## WHAT TO WORK ON:
[1] In the post on Bayesian studies of language history, which study did the writer support as a reviewer?
[2] Carry on the post about Bayesian studies of language history from where it stops.

Am 03.11.23 um 07:10 schrieb Randy LaPolla:
> Hi Martin and all,
> Over the years I have been asked by Nature to review a number of these 
> papers that use a  Bayesian-based algorithm (usually the same exact 
> one)—there has been a fad of such papers, and my response is almost 
> always the same: they have used a method (lexicostatistics) long ago 
> discredited in linguistics, but sometimes come up with results quite 
> similar to the results found by more empirical traditional studies. As 
> their valid  results are never new, the only thing worth mentioning is 
> the methodology, as Jürgen pointed out. The methodology fails sometimes, 
> though, and there are two crucial aspects why it does: the only thing 
> that varies among all these studies is what database they use and how 
> they set the priors, which can greatly bias the outcome. The one such 
> study I supported was by Zhang Menghan et al. in 2019, as it used a very 
> reliable database (Matisoff’s Sino-Tibetan Etymological Dictionary and 
> Thesaurus—developed over 30 years) and did not set any priors that would 
> have biased the outcome. Most of the others use problematic datasets, 
> and as the old saying goes, Garbage in, garbage out.

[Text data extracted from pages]
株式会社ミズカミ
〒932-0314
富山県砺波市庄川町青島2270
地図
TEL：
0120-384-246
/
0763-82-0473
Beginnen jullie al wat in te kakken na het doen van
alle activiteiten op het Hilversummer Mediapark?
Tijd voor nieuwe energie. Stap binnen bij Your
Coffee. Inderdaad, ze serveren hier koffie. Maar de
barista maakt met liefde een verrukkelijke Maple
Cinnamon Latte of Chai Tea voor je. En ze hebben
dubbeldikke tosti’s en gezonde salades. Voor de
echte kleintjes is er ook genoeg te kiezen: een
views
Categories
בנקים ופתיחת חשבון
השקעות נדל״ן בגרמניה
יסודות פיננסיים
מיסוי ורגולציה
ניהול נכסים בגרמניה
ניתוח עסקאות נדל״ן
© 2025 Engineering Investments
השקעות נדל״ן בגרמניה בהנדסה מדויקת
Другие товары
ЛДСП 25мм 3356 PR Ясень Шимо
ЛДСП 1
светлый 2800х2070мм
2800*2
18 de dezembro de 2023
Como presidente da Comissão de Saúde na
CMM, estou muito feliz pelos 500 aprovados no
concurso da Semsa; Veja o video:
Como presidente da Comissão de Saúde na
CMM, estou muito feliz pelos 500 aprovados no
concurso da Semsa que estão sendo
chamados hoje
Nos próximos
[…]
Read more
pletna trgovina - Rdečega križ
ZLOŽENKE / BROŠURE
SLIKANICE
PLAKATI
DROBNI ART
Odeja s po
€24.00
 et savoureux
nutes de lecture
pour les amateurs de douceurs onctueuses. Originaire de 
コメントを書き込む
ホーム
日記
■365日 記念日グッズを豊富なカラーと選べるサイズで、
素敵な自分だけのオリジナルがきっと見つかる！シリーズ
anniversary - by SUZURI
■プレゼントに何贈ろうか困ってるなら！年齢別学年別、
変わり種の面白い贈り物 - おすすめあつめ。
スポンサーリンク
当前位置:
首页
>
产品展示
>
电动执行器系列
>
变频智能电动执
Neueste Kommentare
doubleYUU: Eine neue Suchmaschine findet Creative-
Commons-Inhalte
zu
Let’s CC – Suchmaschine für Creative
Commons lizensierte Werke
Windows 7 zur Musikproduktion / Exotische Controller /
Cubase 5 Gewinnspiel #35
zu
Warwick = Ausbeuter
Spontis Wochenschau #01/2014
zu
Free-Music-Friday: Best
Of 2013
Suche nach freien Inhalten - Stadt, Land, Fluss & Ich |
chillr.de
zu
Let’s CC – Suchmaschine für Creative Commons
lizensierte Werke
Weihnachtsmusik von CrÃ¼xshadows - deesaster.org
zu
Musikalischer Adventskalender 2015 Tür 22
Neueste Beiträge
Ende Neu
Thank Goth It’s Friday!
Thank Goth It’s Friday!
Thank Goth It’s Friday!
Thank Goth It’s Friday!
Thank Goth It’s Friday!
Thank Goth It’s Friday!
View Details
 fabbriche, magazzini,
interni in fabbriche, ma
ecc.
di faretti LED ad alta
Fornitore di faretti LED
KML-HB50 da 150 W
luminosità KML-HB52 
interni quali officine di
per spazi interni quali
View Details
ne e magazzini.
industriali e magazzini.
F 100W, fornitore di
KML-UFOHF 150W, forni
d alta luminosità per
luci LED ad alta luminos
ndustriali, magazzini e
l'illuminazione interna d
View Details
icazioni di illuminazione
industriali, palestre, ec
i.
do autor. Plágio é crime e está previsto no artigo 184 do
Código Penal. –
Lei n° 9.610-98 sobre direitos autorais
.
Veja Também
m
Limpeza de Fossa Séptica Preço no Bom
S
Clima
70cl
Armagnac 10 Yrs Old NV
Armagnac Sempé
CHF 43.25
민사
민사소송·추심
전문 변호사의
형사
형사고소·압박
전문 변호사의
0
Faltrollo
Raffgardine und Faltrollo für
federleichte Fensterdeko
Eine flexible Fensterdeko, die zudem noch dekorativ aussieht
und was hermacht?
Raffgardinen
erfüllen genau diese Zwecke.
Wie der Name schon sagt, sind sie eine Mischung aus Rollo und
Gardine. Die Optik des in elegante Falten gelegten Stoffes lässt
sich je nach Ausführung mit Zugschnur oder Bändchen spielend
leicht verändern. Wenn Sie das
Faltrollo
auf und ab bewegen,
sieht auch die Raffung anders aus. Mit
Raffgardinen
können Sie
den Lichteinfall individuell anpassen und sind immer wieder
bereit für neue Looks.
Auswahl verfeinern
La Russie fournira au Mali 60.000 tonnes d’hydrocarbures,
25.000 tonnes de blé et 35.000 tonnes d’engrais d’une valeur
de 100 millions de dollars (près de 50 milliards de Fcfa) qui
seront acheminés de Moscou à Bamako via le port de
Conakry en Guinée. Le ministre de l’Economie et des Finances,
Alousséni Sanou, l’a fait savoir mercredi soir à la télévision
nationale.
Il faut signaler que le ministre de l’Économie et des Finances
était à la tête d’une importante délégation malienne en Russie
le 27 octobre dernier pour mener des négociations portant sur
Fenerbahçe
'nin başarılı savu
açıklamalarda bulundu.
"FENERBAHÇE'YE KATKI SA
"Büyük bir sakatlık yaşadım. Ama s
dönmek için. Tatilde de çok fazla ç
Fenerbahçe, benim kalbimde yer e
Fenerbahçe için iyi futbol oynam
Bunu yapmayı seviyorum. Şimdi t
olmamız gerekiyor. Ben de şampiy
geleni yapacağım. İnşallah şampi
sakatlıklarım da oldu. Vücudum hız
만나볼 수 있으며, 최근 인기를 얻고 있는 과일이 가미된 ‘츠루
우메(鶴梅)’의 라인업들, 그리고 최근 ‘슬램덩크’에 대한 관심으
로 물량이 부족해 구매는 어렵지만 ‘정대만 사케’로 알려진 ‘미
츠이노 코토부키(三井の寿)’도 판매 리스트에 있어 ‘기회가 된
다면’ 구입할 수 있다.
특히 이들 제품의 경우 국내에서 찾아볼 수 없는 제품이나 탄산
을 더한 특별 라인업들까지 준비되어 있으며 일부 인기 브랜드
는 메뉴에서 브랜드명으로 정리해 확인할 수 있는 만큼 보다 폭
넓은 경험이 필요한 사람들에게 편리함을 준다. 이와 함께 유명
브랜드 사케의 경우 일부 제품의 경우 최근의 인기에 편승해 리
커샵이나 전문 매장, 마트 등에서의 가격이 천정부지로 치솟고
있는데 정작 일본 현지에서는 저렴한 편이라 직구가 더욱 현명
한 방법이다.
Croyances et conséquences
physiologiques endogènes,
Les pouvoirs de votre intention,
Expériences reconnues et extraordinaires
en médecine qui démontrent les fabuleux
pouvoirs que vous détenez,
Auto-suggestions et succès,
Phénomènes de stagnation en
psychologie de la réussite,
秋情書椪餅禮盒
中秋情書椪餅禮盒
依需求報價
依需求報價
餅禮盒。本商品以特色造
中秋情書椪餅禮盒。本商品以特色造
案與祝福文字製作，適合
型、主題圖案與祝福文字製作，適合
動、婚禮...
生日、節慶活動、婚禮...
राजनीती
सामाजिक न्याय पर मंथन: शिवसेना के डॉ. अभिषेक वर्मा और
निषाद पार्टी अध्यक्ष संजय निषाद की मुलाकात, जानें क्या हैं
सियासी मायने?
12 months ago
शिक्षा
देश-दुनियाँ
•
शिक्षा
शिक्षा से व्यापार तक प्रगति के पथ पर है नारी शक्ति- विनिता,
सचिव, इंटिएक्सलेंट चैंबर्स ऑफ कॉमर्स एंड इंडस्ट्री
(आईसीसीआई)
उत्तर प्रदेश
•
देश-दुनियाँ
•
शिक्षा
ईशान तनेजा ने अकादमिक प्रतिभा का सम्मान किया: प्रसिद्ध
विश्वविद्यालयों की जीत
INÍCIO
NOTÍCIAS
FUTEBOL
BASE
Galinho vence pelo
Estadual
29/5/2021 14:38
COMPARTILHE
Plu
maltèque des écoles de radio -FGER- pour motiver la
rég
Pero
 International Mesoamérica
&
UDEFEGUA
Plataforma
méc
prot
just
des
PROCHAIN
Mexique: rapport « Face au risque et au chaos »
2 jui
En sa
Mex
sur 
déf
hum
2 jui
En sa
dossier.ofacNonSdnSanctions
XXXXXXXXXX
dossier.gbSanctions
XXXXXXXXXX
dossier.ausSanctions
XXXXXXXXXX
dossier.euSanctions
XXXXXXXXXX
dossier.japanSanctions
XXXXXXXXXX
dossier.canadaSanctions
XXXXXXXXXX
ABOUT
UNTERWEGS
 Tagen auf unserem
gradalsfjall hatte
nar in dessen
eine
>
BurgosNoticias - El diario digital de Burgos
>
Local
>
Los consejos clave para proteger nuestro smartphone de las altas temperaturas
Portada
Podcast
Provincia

## ANSWERS TO THE PROBLEMS:
[1] The 2019 study by Zhang Menghan et al.

[2]
> 
> Randy
> 
>> On Nov 2, 2023, at 22:22, Martin Haspelmath 
>> <martin_haspelmath at eva.mpg.de> wrote:
>>
>> 
>>
>> Dear all,
>>
>> Twelve years ago, for the first (and so far last) time, typology made 
>> it into /Nature/, and /BBC Online/ reported at the time: “A 
>> long-standing idea that human languages share universal features that 
>> are dictated by human brain structure has been cast into doubt.” 
>> (https://www.bbc.com/news/science-environment-13049700). Our journal 
>> /Linguistic Typology/ took this as an opportunity to publish a 
>> “Universals Debate” taking up 200 pages 
>> (https://www.degruyter.com/document/doi/10.1515/lity.2011.023/html). 
>> Younger LINGTYP readers may not remember all this, but a lot of stir 
>> was caused at the time by the paper by Dunn et al. (2011), which 
>> claimed that "systematic linkages of traits are likely to be the rare 
>> exception rather than the rule. Linguistic diversity does not seem to 
>> be tightly constrained by universal cognitive factors“ 
>> (https://www.nature.com/articles/nature09923). Their paper argued not 
>> only against Chomskyan UG (universal grammar), but also against the 
>> Greenbergian word order universals (Dryer 1992).
>>
>> In the meantime, however, it has become clear that those surprising 
>> claims about word order universals are not supported – the sample size 
>> (four language families) used in their paper was much too small.
>>
>> Much less prominently, Jäger & Wahle (2021) reexamined those claims 
>> (using similar methods, but many more language families and all 
>> relevant /WALS/ data), finding “statistical evidence for 13 word order 
>> features, which largely confirm the findings of traditional 
>> typological research” 
>> (https://www.frontiersin.org/articles/10.3389/fpsyg.2021.682132/full).
>>
>> Similarly, Annemarie Verkerk and colleagues (including Russell Gray)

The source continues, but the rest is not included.